Description of the task -
Would you print the data below exactly, leaving out every picture?

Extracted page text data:
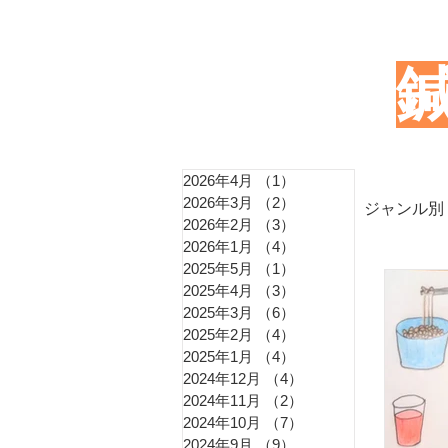
2026年4月
（1）
1件の記事
2026年3月
（2）
2件の記事
ジャンル別
2026年2月
（3）
3件の記事
2026年1月
（4）
4件の記事
2025年5月
（1）
1件の記事
東洋
2025年4月
（3）
3件の記事
2025年3月
（6）
6件の記事
2025年2月
（4）
4件の記事
2025年1月
（4）
4件の記事
血圧
2024年12月
（4）
4件の記事
2024年11月
（2）
2件の記事
2024年10月
（7）
7件の記事
2024年9月
（9）
9件の記事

Reply to the exercise -
2026年4月
（1）
1件の記事
2026年3月
（2）
2件の記事
ジャンル別
2026年2月
（3）
3件の記事
2026年1月
（4）
4件の記事
2025年5月
（1）
1件の記事
東洋
2025年4月
（3）
3件の記事
2025年3月
（6）
6件の記事
2025年2月
（4）
4件の記事
2025年1月
（4）
4件の記事
血圧
2024年12月
（4）
4件の記事
2024年11月
（2）
2件の記事
2024年10月
（7）
7件の記事
2024年9月
（9）
9件の記事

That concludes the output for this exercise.